> [What you are asked to do] Copy every line of the listing below character for character, but leave out the pictures.

════════

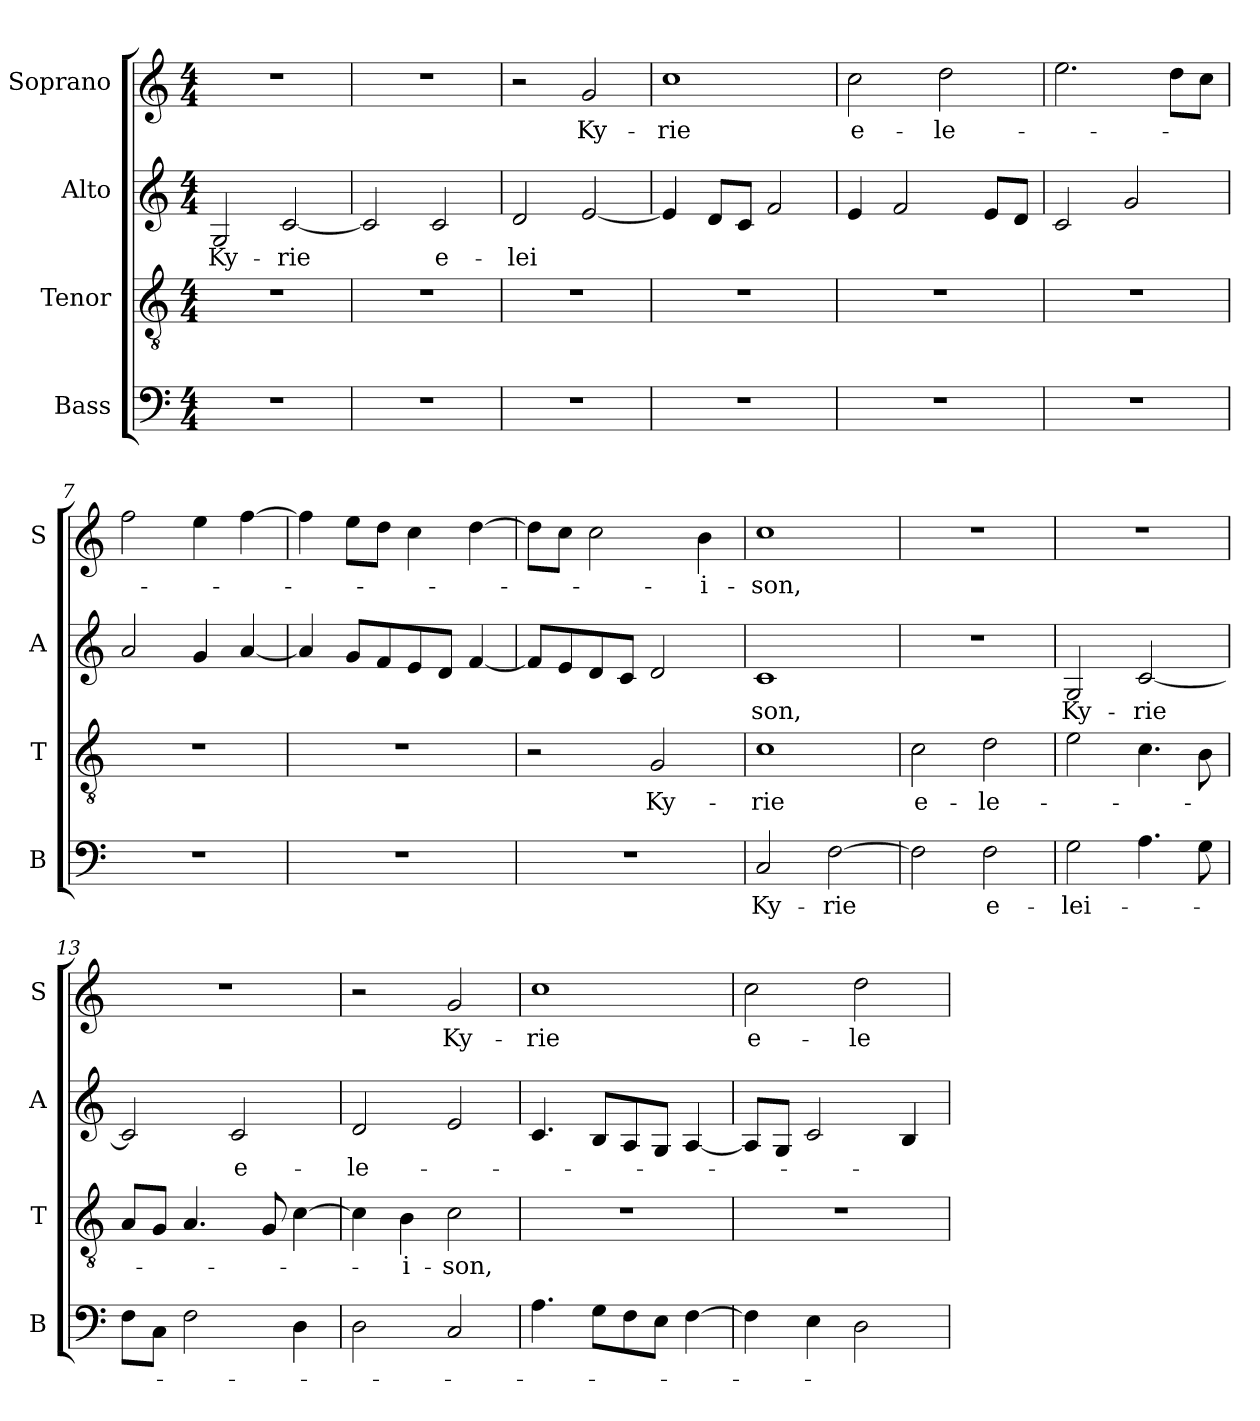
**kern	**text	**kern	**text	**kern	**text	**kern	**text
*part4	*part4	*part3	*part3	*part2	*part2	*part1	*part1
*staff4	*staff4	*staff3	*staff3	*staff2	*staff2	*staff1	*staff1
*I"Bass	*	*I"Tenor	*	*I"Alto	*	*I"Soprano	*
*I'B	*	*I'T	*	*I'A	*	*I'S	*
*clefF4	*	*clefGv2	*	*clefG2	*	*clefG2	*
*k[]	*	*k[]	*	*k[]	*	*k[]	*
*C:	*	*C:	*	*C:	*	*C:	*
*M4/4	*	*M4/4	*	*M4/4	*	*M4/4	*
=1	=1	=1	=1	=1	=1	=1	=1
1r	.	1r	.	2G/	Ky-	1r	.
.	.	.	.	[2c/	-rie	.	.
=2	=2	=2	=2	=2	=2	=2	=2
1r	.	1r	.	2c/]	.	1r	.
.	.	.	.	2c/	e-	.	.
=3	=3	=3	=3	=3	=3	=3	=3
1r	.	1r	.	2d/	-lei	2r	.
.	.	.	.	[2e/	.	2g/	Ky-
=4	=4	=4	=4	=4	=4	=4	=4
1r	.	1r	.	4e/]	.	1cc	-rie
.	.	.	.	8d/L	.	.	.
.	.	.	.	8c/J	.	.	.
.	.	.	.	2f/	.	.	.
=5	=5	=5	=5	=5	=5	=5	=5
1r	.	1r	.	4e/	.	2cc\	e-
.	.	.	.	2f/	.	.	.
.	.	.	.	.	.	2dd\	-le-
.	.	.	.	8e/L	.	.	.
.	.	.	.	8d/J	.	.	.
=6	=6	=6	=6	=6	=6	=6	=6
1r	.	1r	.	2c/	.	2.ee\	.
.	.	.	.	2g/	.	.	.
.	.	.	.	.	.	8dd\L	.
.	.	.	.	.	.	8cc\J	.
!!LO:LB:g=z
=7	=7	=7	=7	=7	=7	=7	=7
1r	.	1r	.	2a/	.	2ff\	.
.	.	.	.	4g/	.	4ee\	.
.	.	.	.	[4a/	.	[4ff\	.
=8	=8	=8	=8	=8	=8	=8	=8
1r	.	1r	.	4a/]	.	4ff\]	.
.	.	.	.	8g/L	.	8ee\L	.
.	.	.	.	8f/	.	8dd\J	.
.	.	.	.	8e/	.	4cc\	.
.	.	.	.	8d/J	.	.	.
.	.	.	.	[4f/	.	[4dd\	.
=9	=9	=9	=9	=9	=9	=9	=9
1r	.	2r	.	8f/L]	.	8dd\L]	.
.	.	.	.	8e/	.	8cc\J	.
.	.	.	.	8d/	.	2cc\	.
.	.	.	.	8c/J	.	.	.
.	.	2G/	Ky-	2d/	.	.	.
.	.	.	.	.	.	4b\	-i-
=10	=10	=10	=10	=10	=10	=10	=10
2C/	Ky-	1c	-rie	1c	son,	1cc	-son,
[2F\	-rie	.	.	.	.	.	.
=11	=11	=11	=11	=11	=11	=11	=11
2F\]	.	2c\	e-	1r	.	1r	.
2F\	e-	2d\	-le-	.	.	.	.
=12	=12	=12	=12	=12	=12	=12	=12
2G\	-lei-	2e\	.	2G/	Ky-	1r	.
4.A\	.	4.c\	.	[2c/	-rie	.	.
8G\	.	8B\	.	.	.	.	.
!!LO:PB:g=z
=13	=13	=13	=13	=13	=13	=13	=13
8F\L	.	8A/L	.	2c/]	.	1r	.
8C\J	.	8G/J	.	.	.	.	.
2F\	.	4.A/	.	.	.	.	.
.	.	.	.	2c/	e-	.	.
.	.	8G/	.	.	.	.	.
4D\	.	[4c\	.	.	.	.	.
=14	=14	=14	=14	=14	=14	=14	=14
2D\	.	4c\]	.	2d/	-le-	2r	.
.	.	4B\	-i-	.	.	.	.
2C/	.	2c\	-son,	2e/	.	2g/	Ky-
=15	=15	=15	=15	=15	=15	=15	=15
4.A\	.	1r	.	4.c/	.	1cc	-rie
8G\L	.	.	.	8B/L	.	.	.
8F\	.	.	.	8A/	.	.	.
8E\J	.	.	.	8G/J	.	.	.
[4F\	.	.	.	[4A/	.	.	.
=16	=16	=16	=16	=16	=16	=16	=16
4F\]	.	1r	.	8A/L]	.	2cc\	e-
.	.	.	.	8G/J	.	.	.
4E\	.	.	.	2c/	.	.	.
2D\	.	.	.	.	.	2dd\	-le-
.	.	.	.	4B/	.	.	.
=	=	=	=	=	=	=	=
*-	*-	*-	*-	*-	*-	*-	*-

════════

> [In response]
**kern	**text	**kern	**text	**kern	**text	**kern	**text
*part4	*part4	*part3	*part3	*part2	*part2	*part1	*part1
*staff4	*staff4	*staff3	*staff3	*staff2	*staff2	*staff1	*staff1
*I"Bass	*	*I"Tenor	*	*I"Alto	*	*I"Soprano	*
*I'B	*	*I'T	*	*I'A	*	*I'S	*
*clefF4	*	*clefGv2	*	*clefG2	*	*clefG2	*
*k[]	*	*k[]	*	*k[]	*	*k[]	*
*C:	*	*C:	*	*C:	*	*C:	*
*M4/4	*	*M4/4	*	*M4/4	*	*M4/4	*
=1	=1	=1	=1	=1	=1	=1	=1
1r	.	1r	.	2G/	Ky-	1r	.
.	.	.	.	[2c/	-rie	.	.
=2	=2	=2	=2	=2	=2	=2	=2
1r	.	1r	.	2c/]	.	1r	.
.	.	.	.	2c/	e-	.	.
=3	=3	=3	=3	=3	=3	=3	=3
1r	.	1r	.	2d/	-lei	2r	.
.	.	.	.	[2e/	.	2g/	Ky-
=4	=4	=4	=4	=4	=4	=4	=4
1r	.	1r	.	4e/]	.	1cc	-rie
.	.	.	.	8d/L	.	.	.
.	.	.	.	8c/J	.	.	.
.	.	.	.	2f/	.	.	.
=5	=5	=5	=5	=5	=5	=5	=5
1r	.	1r	.	4e/	.	2cc\	e-
.	.	.	.	2f/	.	.	.
.	.	.	.	.	.	2dd\	-le-
.	.	.	.	8e/L	.	.	.
.	.	.	.	8d/J	.	.	.
=6	=6	=6	=6	=6	=6	=6	=6
1r	.	1r	.	2c/	.	2.ee\	.
.	.	.	.	2g/	.	.	.
.	.	.	.	.	.	8dd\L	.
.	.	.	.	.	.	8cc\J	.
!!LO:LB:g=z
=7	=7	=7	=7	=7	=7	=7	=7
1r	.	1r	.	2a/	.	2ff\	.
.	.	.	.	4g/	.	4ee\	.
.	.	.	.	[4a/	.	[4ff\	.
=8	=8	=8	=8	=8	=8	=8	=8
1r	.	1r	.	4a/]	.	4ff\]	.
.	.	.	.	8g/L	.	8ee\L	.
.	.	.	.	8f/	.	8dd\J	.
.	.	.	.	8e/	.	4cc\	.
.	.	.	.	8d/J	.	.	.
.	.	.	.	[4f/	.	[4dd\	.
=9	=9	=9	=9	=9	=9	=9	=9
1r	.	2r	.	8f/L]	.	8dd\L]	.
.	.	.	.	8e/	.	8cc\J	.
.	.	.	.	8d/	.	2cc\	.
.	.	.	.	8c/J	.	.	.
.	.	2G/	Ky-	2d/	.	.	.
.	.	.	.	.	.	4b\	-i-
=10	=10	=10	=10	=10	=10	=10	=10
2C/	Ky-	1c	-rie	1c	son,	1cc	-son,
[2F\	-rie	.	.	.	.	.	.
=11	=11	=11	=11	=11	=11	=11	=11
2F\]	.	2c\	e-	1r	.	1r	.
2F\	e-	2d\	-le-	.	.	.	.
=12	=12	=12	=12	=12	=12	=12	=12
2G\	-lei-	2e\	.	2G/	Ky-	1r	.
4.A\	.	4.c\	.	[2c/	-rie	.	.
8G\	.	8B\	.	.	.	.	.
!!LO:PB:g=z
=13	=13	=13	=13	=13	=13	=13	=13
8F\L	.	8A/L	.	2c/]	.	1r	.
8C\J	.	8G/J	.	.	.	.	.
2F\	.	4.A/	.	.	.	.	.
.	.	.	.	2c/	e-	.	.
.	.	8G/	.	.	.	.	.
4D\	.	[4c\	.	.	.	.	.
=14	=14	=14	=14	=14	=14	=14	=14
2D\	.	4c\]	.	2d/	-le-	2r	.
.	.	4B\	-i-	.	.	.	.
2C/	.	2c\	-son,	2e/	.	2g/	Ky-
=15	=15	=15	=15	=15	=15	=15	=15
4.A\	.	1r	.	4.c/	.	1cc	-rie
8G\L	.	.	.	8B/L	.	.	.
8F\	.	.	.	8A/	.	.	.
8E\J	.	.	.	8G/J	.	.	.
[4F\	.	.	.	[4A/	.	.	.
=16	=16	=16	=16	=16	=16	=16	=16
4F\]	.	1r	.	8A/L]	.	2cc\	e-
.	.	.	.	8G/J	.	.	.
4E\	.	.	.	2c/	.	.	.
2D\	.	.	.	.	.	2dd\	-le-
.	.	.	.	4B/	.	.	.
=	=	=	=	=	=	=	=
*-	*-	*-	*-	*-	*-	*-	*-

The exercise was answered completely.